═════ Vorliegender Text

Ein Jahrhundertprozess auf dem Weg ins Nirgendwo
Das NSU-Verfahren in München geht ins fünfte Jahr – Ein Ende ist nicht absehbar
MÜNCHEN - Ein Justizbunker inmitten des Münchner Oberlandesgerichts, praktisch kein Tageslicht, völlige Tristesse, die von der bleichen, strohgelben Wandfarbe noch verstärkt wird. Schon die Aussicht, hier öfters herkommen zu müssen, dürfte depressiv stimmen. Von Rechts wegen trifft sich hier aber seit vier Jahren immer der mehr oder weniger gleiche Kreis: all jene, die mit dem Jahrhundertverfahren über die Verbrechen des kurz NSU genannten Nationalsozialistischen Untergrunds zu tun haben.

══════════

_Aufgabe:_
Welche Farbe hat laut dem Text über den NSU-Prozess die Wand im Justizbunker des Münchner Oberlandesgerichts?

═════ Erfasste Einträge

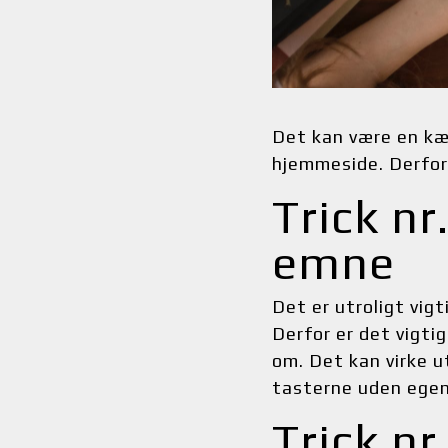
Det kan være en kæm
hjemmeside. Derfor 
Trick nr
emne
Det er utroligt vigt
Derfor er det vigti
om. Det kan virke ut
tasterne uden egent
Trick nr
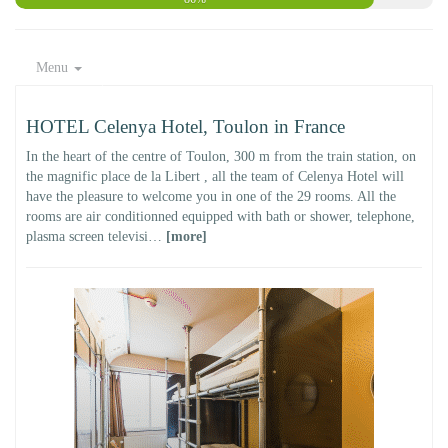
Menu
HOTEL Celenya Hotel, Toulon in France
In the heart of the centre of Toulon, 300 m from the train station, on
the magnific place de la Libert , all the team of Celenya Hotel will
have the pleasure to welcome you in one of the 29 rooms. All the
rooms are air conditionned equipped with bath or shower, telephone,
plasma screen televisi…
[more]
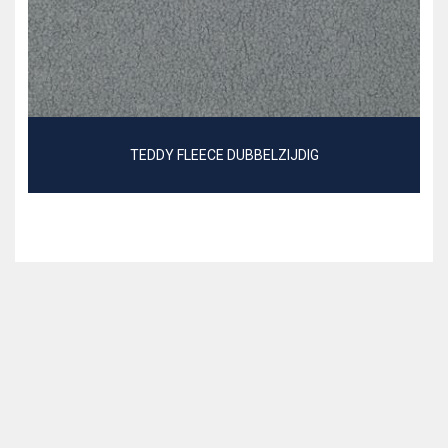
TEDDY FLEECE DUBBELZIJDIG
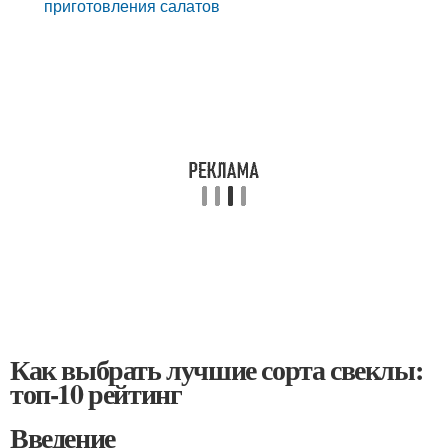
приготовления салатов
Как выбрать лучшие сорта свеклы:
топ-10 рейтинг
Введение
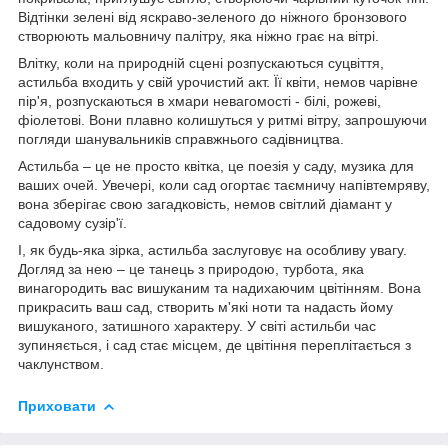
Відтінки зелені від яскраво-зеленого до ніжного бронзового
створюють мальовничу палітру, яка ніжно грає на вітрі.
Влітку, коли на природній сцені розпускаються суцвіття,
астильба входить у свій урочистий акт. Її квіти, немов чарівне
пір'я, розпускаються в хмари невагомості - білі, рожеві,
фіолетові. Вони плавно колишуться у ритмі вітру, запрошуючи
погляди шанувальників справжнього садівництва.
Астильба – це не просто квітка, це поезія у саду, музика для
ваших очей. Увечері, коли сад огортає таємничу напівтемряву,
вона зберігає свою загадковість, немов світлий діамант у
садовому сузір'ї.
І, як будь-яка зірка, астильба заслуговує на особливу увагу.
Догляд за нею – це танець з природою, турбота, яка
винагородить вас вишуканим та надихаючим цвітінням. Вона
прикрасить ваш сад, створить м'які ноти та надасть йому
вишуканого, затишного характеру. У світі астильби час
зупиняється, і сад стає місцем, де цвітіння переплітається з
чаклунством.
Приховати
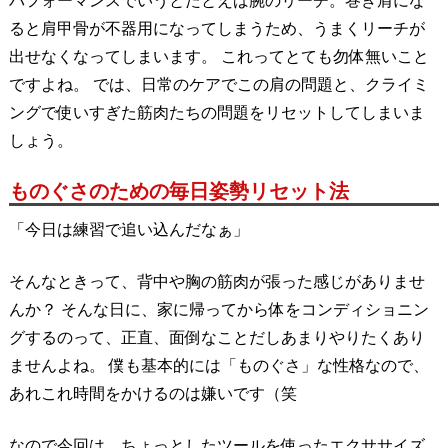
パフォーマンスでいうとたとえば腕のリーチ。巻き肩にな
ると肩甲骨が不器用になってしまうため、うまくリーチが
出せなくなってしまいます。 これってとても勿体無いこと
ですよね。 では、日常のケアでこの肩の問題と、クライミ
ングで使いすぎた筋肉たちの問題をリセットしてしまいま
しょう。
ものぐさのための毎日姿勢リセット法
「今日は練習で追い込んだなぁ」
そんなときって、背中や胸の筋肉が張った感じがありませ
んか？ そんな日に、家に帰ってから体をコンディショニン
グするのって、正直、面倒なことだしあまりやりたくあり
ませんよね。 僕も基本的には「ものぐさ」な性格なので、
あれこれ時間をかけるのは嫌いです（笑
なので今回は、ちょっとしたツールを使ったエクササイズ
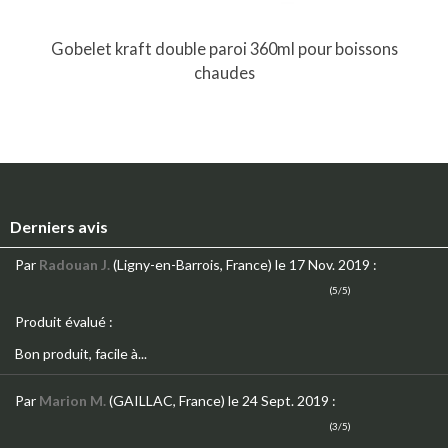
Gobelet kraft double paroi 360ml pour boissons
chaudes
Derniers avis
Par
Radouan J.
(Ligny-en-Barrois, France)
le 17 Nov. 2019
:
(5/5)
Produit évalué :
Bon produit, facile à...
Par
Marion M.
(GAILLAC, France)
le 24 Sept. 2019
:
(3/5)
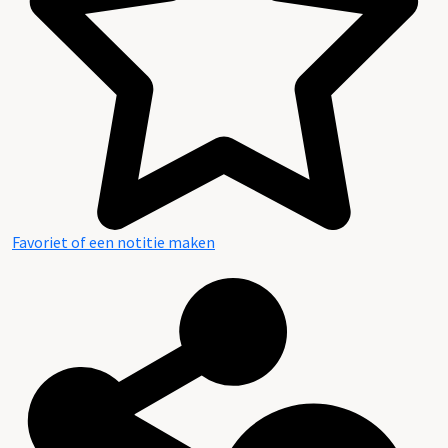
Favoriet of een notitie maken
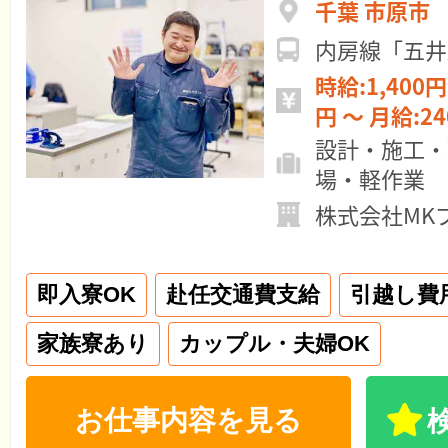
千葉 市原市
内房線「五井
時給:1,400円 ～ 日給:11
円 ～ 月給:
設計・施工・
場・軽作業
株式会社MK
即入寮OK
赴任交通費支給
引越し費
家族寮あり
カップル・夫婦OK
お仕事内容を見る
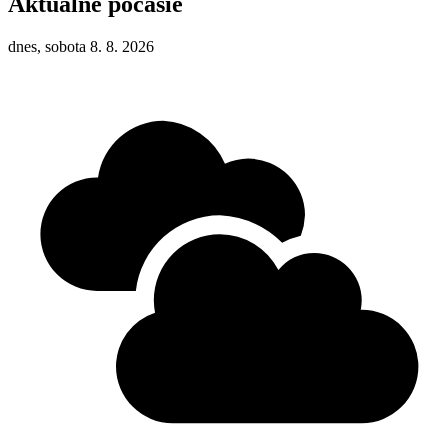
Aktuálne počasie
dnes, sobota 8. 8. 2026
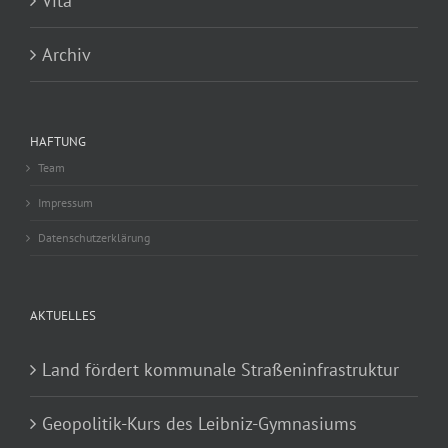
Vita
Archiv
HAFTUNG
Team
Impressum
Datenschutzerklärung
AKTUELLES
Land fördert kommunale Straßeninfrastruktur
Geopolitik-Kurs des Leibniz-Gymnasiums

══════════

_Antwort:_
Die Wandfarbe ist bleich und strohgelb.